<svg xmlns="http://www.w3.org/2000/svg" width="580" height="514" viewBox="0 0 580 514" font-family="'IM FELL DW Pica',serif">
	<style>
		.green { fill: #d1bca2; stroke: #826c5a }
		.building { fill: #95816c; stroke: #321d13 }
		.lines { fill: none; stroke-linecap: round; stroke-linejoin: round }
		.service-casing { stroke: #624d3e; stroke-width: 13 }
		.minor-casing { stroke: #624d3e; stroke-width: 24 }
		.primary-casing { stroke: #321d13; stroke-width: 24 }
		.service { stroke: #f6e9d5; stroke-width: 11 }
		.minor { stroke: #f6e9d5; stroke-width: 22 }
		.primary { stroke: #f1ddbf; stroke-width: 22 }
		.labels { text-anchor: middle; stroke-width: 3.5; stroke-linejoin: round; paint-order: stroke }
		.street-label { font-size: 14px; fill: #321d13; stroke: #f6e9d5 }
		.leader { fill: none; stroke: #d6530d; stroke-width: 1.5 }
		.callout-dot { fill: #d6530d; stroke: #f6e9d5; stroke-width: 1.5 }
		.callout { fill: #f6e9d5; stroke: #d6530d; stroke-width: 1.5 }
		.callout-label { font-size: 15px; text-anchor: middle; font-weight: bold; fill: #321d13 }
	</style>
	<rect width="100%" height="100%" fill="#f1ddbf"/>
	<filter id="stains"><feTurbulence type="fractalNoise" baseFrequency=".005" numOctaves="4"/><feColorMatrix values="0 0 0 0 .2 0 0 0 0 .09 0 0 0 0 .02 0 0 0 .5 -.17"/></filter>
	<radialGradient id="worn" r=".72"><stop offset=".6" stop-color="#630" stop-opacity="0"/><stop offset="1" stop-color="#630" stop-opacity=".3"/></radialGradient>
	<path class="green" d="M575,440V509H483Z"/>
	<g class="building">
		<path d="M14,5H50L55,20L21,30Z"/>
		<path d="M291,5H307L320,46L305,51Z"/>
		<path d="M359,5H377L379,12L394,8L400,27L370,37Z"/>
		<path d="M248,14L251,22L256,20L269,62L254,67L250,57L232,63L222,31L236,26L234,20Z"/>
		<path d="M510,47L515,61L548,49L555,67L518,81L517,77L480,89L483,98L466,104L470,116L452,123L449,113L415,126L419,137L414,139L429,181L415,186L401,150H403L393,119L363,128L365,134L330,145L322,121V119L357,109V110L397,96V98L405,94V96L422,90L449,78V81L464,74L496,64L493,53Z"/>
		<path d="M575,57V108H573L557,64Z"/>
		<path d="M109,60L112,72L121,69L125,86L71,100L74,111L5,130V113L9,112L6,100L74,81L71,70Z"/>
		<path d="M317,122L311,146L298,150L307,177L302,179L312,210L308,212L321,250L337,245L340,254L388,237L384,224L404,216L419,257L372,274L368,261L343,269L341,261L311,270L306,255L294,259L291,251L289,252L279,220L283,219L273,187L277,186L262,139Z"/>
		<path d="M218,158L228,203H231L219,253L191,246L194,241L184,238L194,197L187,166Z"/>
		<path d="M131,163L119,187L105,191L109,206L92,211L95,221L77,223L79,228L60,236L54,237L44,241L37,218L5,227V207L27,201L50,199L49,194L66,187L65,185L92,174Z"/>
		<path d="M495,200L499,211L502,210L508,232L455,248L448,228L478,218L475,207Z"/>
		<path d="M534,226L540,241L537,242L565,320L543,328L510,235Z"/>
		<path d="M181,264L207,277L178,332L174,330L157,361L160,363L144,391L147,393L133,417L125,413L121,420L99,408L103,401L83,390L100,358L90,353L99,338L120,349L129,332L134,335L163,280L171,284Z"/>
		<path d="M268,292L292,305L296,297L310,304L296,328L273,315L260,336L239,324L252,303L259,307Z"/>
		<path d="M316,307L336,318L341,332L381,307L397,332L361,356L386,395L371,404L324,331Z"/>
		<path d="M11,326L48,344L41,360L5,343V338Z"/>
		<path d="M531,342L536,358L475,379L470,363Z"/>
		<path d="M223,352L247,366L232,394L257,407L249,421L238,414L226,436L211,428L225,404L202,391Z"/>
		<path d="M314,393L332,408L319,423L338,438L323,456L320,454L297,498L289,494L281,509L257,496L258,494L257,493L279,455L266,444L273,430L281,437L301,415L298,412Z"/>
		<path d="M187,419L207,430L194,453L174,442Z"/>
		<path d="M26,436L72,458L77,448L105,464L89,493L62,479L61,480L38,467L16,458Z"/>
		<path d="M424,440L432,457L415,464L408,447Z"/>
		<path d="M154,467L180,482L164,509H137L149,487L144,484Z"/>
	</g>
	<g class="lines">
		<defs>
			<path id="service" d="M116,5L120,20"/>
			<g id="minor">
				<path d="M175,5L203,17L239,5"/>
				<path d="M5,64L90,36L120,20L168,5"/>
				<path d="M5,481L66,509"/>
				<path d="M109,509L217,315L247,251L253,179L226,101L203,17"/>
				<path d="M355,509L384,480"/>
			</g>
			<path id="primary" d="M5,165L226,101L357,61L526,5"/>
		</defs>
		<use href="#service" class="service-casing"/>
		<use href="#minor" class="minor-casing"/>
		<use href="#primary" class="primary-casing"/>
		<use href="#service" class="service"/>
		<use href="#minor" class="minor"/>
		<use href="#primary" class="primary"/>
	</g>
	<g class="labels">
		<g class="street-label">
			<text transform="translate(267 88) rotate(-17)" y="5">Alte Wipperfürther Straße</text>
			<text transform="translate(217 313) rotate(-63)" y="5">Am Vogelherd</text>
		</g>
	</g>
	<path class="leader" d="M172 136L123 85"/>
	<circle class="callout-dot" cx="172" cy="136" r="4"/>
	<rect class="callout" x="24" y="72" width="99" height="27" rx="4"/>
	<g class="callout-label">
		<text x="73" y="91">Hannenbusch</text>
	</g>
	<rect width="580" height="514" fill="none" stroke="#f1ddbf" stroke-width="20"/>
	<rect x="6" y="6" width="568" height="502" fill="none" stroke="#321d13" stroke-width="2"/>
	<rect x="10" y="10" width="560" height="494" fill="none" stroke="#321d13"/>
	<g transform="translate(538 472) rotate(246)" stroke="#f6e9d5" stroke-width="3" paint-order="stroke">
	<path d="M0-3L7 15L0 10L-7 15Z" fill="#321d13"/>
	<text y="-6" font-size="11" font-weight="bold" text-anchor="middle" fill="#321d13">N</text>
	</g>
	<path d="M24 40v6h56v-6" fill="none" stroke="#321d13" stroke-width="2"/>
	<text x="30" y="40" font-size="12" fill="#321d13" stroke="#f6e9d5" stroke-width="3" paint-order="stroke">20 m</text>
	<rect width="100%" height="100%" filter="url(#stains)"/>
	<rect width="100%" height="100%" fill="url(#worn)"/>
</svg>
# # # # #
● **WHAT YOU ARE ASKED TO DO**
Only the count, nothing else: how many lines of the records hold the word "worn"?

● **SOLUTION**
2